- Written by: Marcel Pagnol
- Original language: French
- Genre: Drama
- Setting: Marseille, France

Premiere
- Date premiered: 1931

= Fanny (play) =

1931 play

Fanny is a 1931 play by the French writer Marcel Pagnol. It is the sequel to the 1929 play Marius and the second part in Pagnol's Marseille trilogy, which concludes with the 1936 play César.

==Adaptations==
The work has been adapted to the screen numerous times including a 1932 French version directed by Marc Allégret and adapted by Pagnol himself, a 1933 Italian version, the 1934 German film The Black Whale and the 1938 American film Port of Seven Seas directed by James Whale.
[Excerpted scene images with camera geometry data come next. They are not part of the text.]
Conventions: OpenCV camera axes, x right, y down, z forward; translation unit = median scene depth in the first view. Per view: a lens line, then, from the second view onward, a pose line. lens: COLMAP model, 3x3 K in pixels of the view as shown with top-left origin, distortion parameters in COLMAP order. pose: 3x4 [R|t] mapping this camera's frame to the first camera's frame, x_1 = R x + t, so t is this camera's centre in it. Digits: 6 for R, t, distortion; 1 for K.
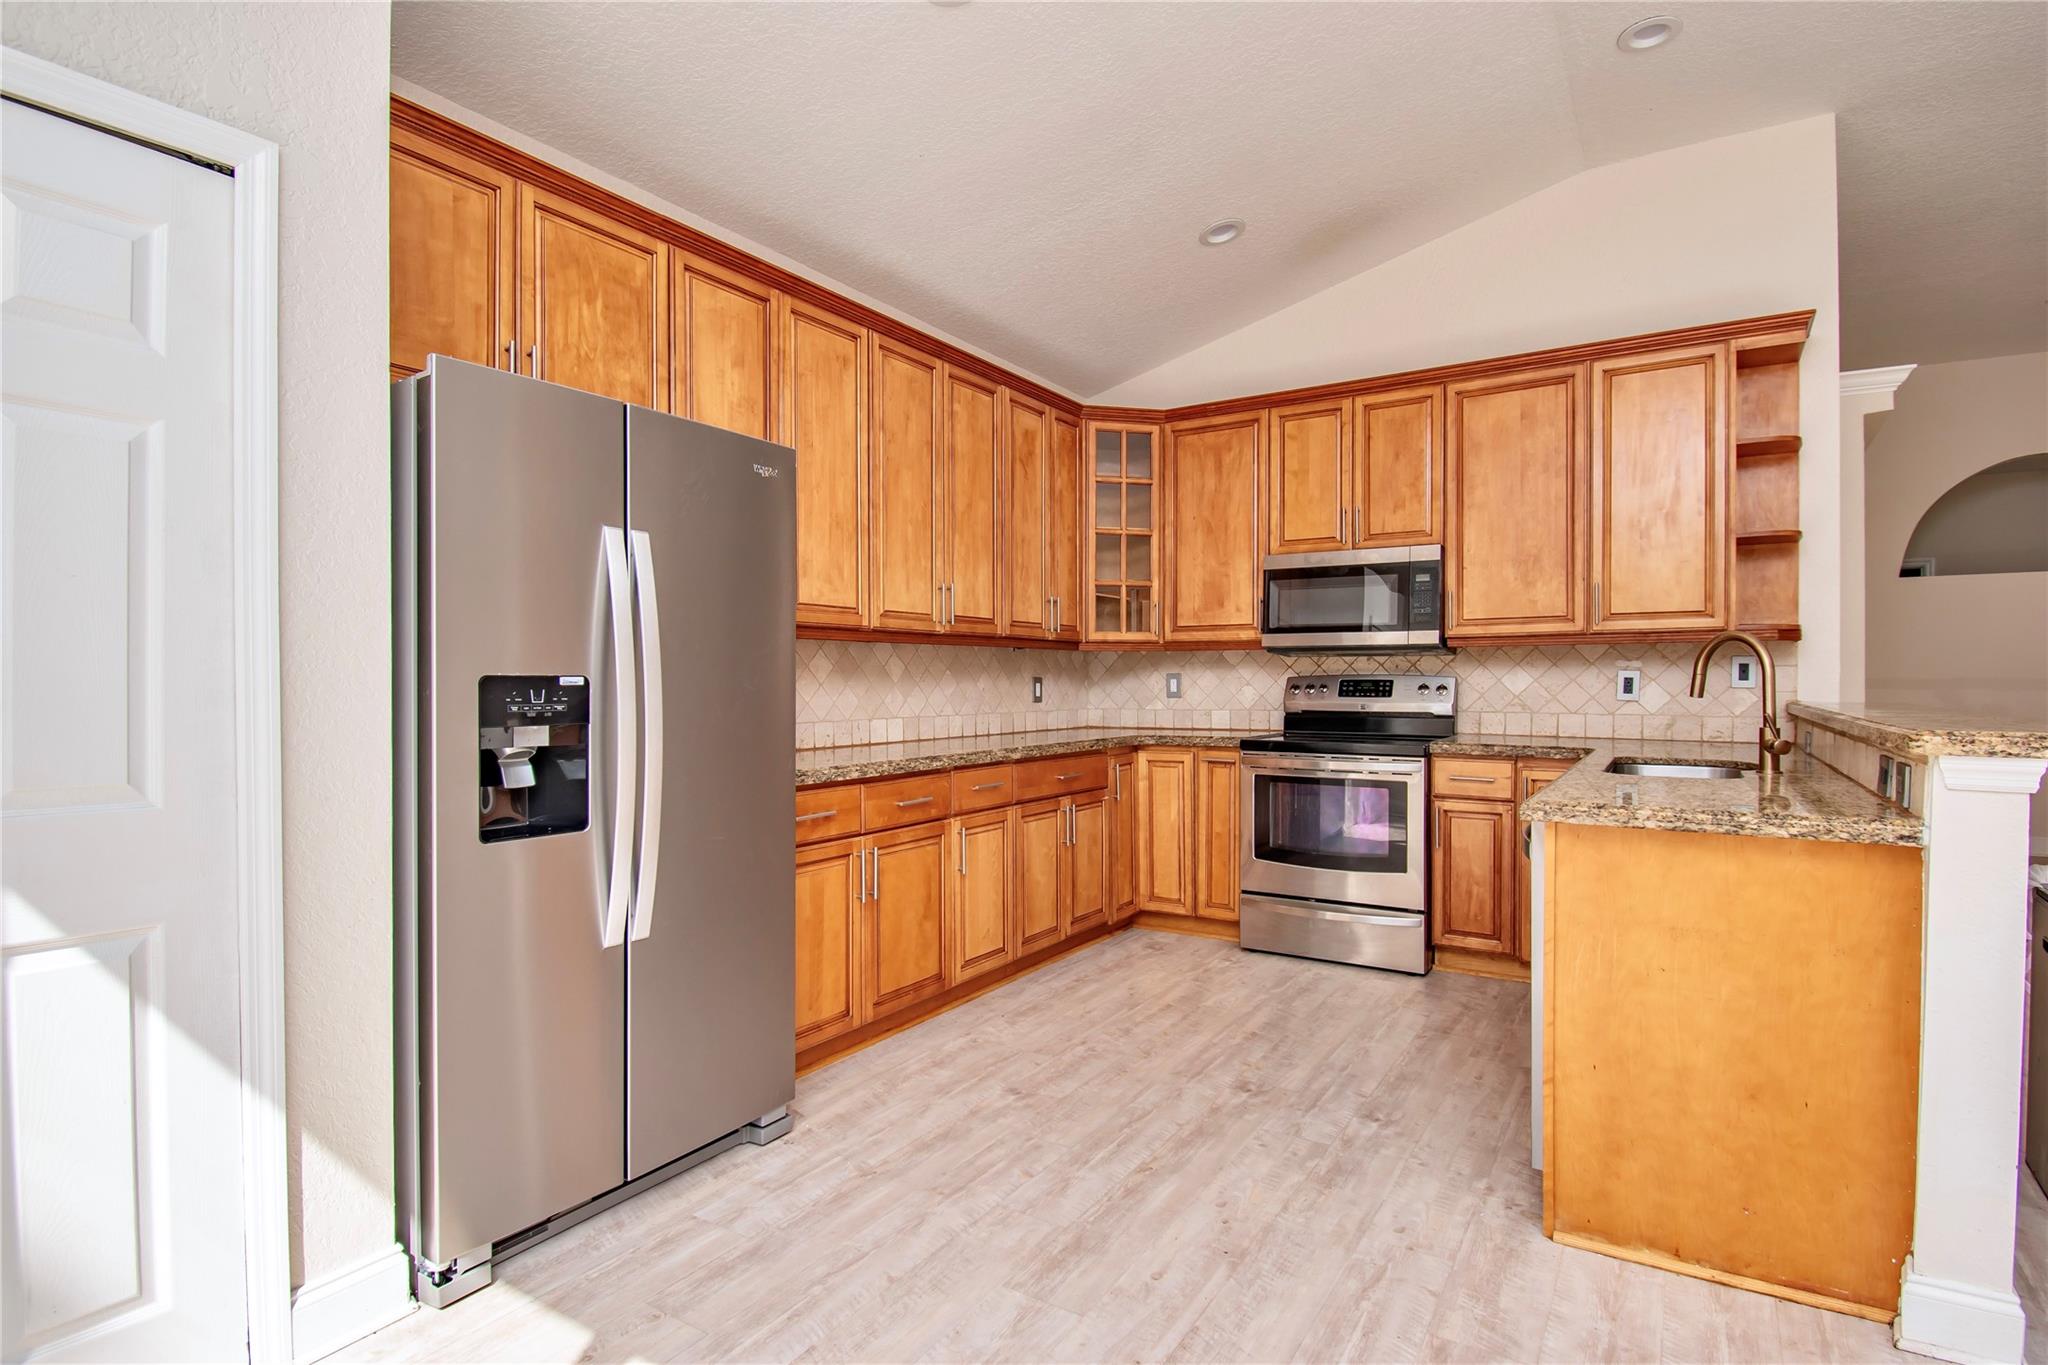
lens RADIAL K [[1016.0, 0, 1038.8], [0, 1016.0, 693.8], [0, 0, 1]] dist [-0.007819, -0.006416]
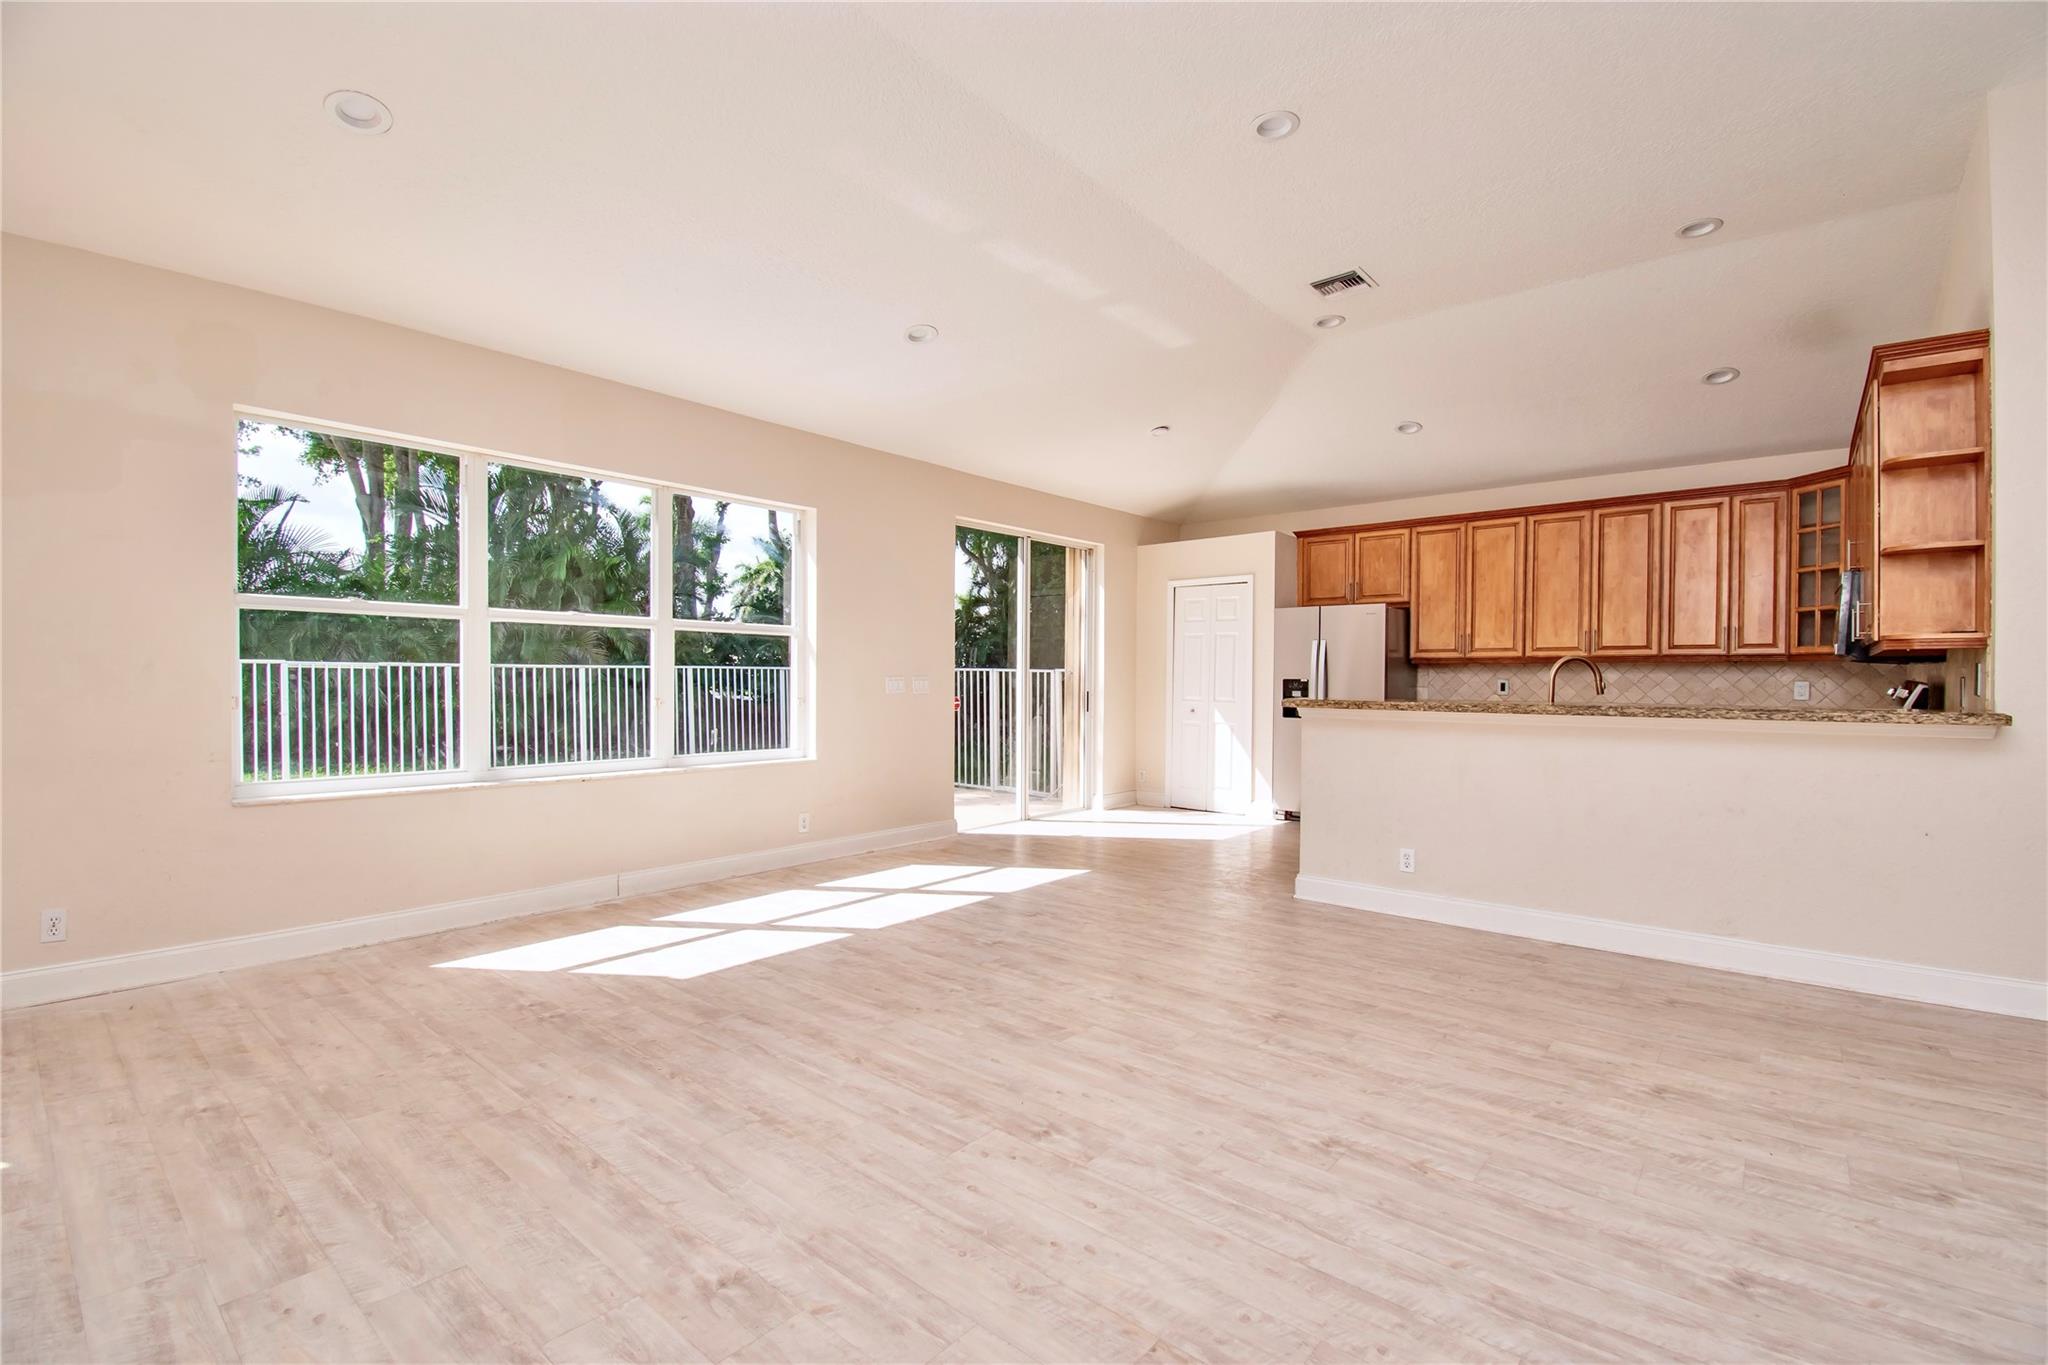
lens RADIAL K [[905.7, 0, 1030.7], [0, 905.7, 693.1], [0, 0, 1]] dist [0.010618, -0.015982]
pose [[-0.136983, 0.018910, -0.990393, 1.879261], [-0.019288, 0.999577, 0.021753, -0.010306], [0.990386, 0.022082, -0.136560, 0.241681]]
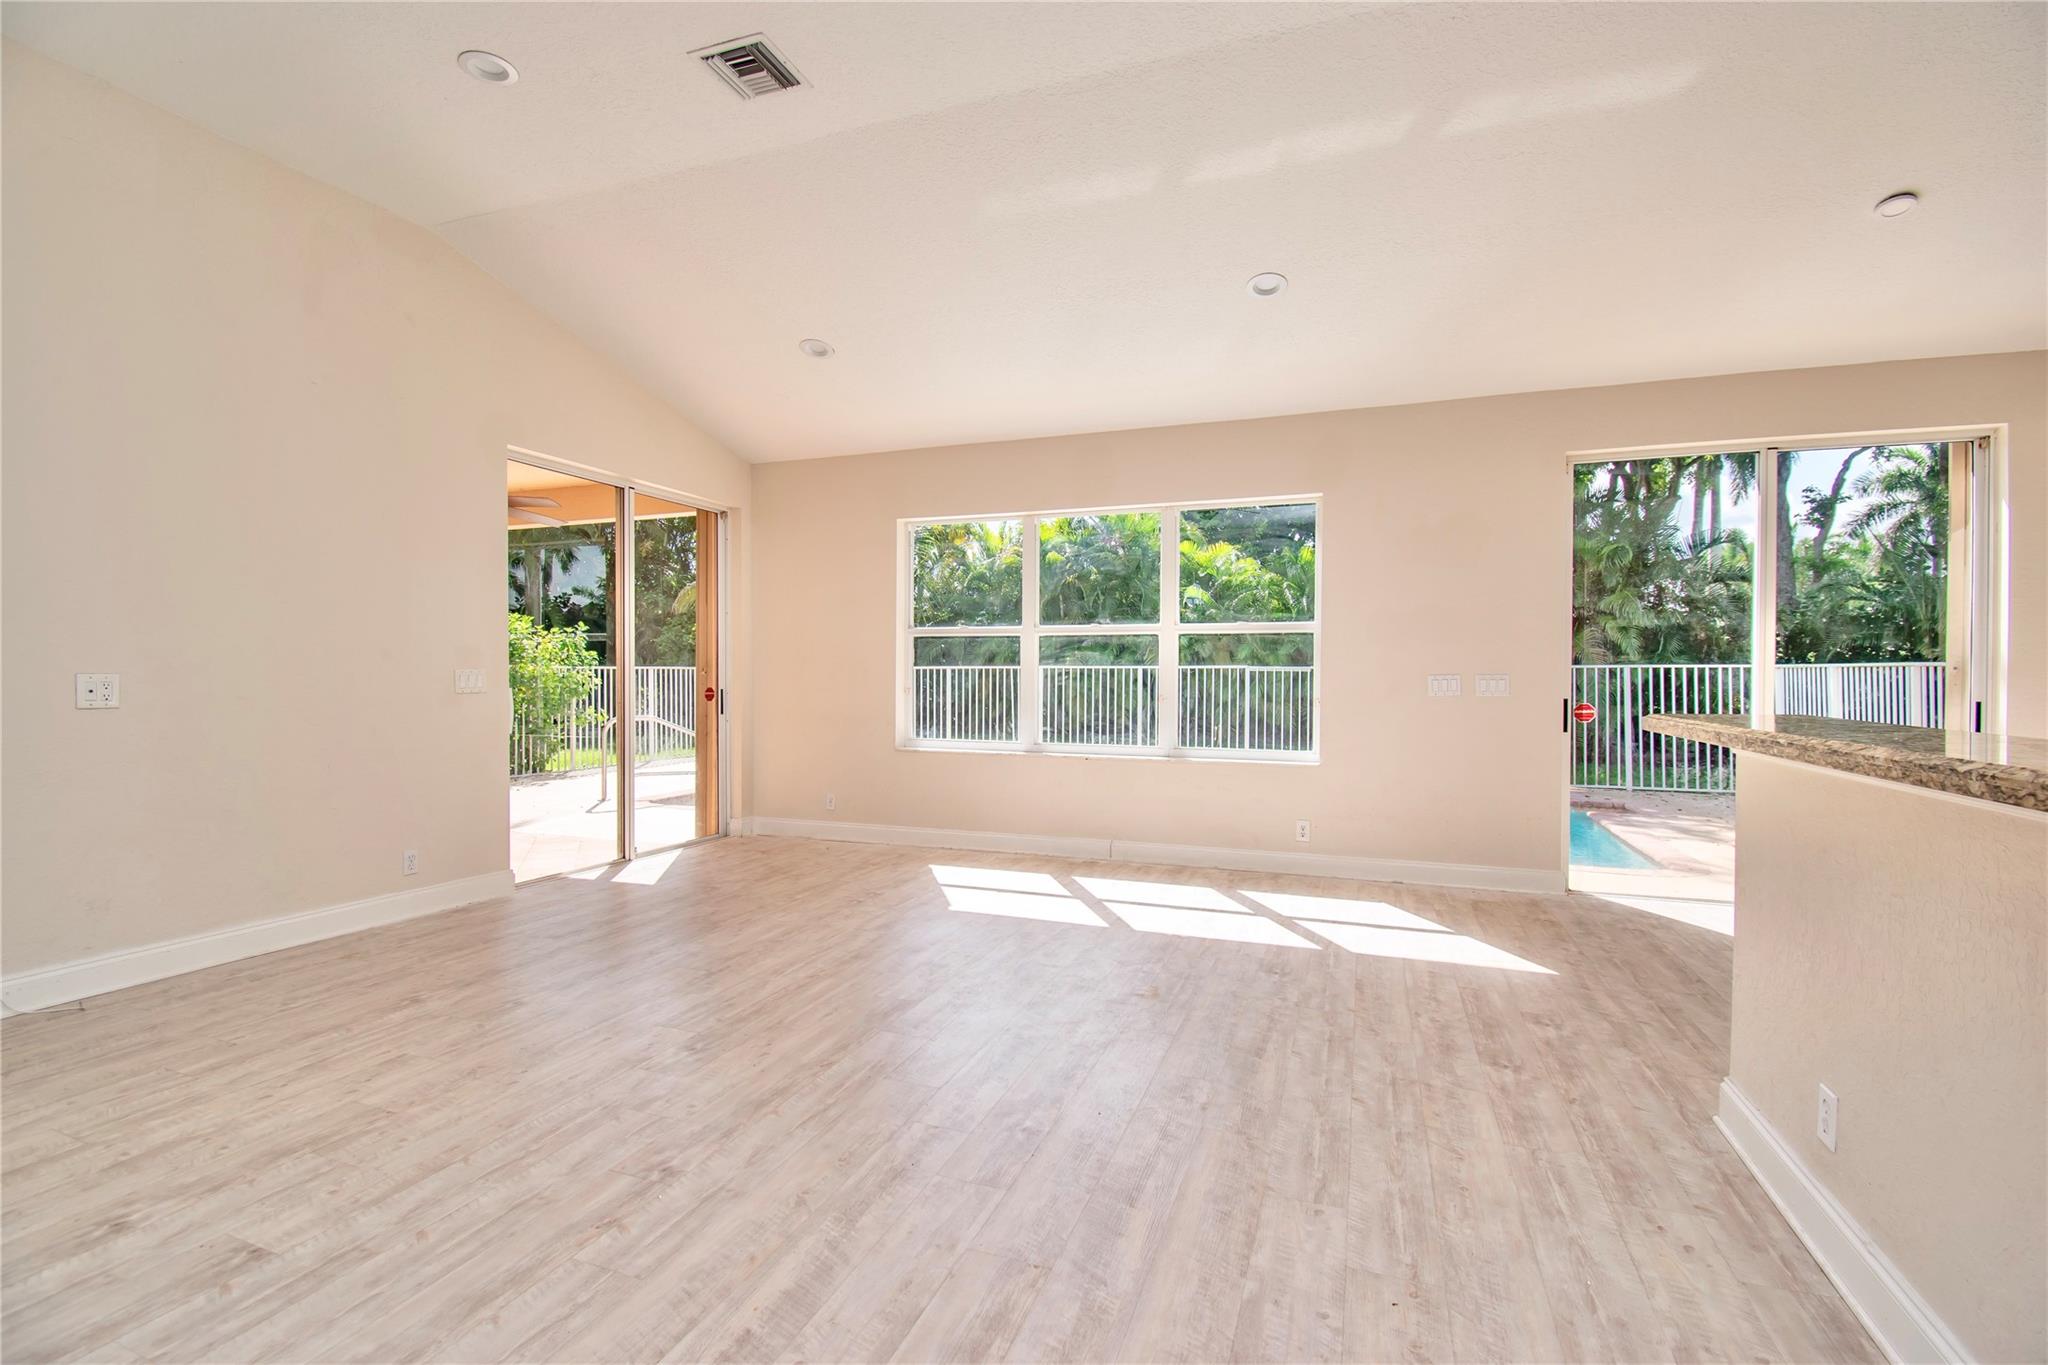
lens RADIAL K [[905.7, 0, 1033.6], [0, 905.7, 695.1], [0, 0, 1]] dist [0.010618, -0.015982]
pose [[-0.978833, 0.005695, -0.204579, 1.102740], [-0.002029, 0.999294, 0.037524, -0.019268], [0.204648, 0.037144, -0.978131, 0.997231]]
In 1954 it was turned into a stage musical Fanny which was itself adapted into a film Fanny in 1961. In 2013 Daniel Auteuil directed a remake Fanny of the original film.

== Cast recording ==

An audio cast recording of select scenes, with minor rewritings, was made at the studios Pelouze in Paris on 2 and 14 December 1933 for the French subsidiary of Columbia Records by the main cast (Pierre Fresnay, Orane Demazis, Raimu, Fernand Charpin, Paul Dullac, Henri Vilbert), except for M. Brun, who was played by Auguste Mouriès, who had replaced Dullac as Escartefigue in the film adaptation. It was later re-issued on compact disc.

| No. | Title | Length |
|---|---|---|
| 1. | "C’est ça, parle, César, parle" (There You Go, Speak, César, Speak) | 06:07 |
| 2. | "Les lettres" (The Letters) | 06:30 |
| 3. | "Le bateau de M. Brun" (Monsieur Brun’s Boat) | 05:51 |
| 4. | "Le retour de Marius" (Marius’s Return) | 06:32 |

==Bibliography==
- Goble, Alan. The Complete Index to Literary Sources in Film. Walter de Gruyter, 1999.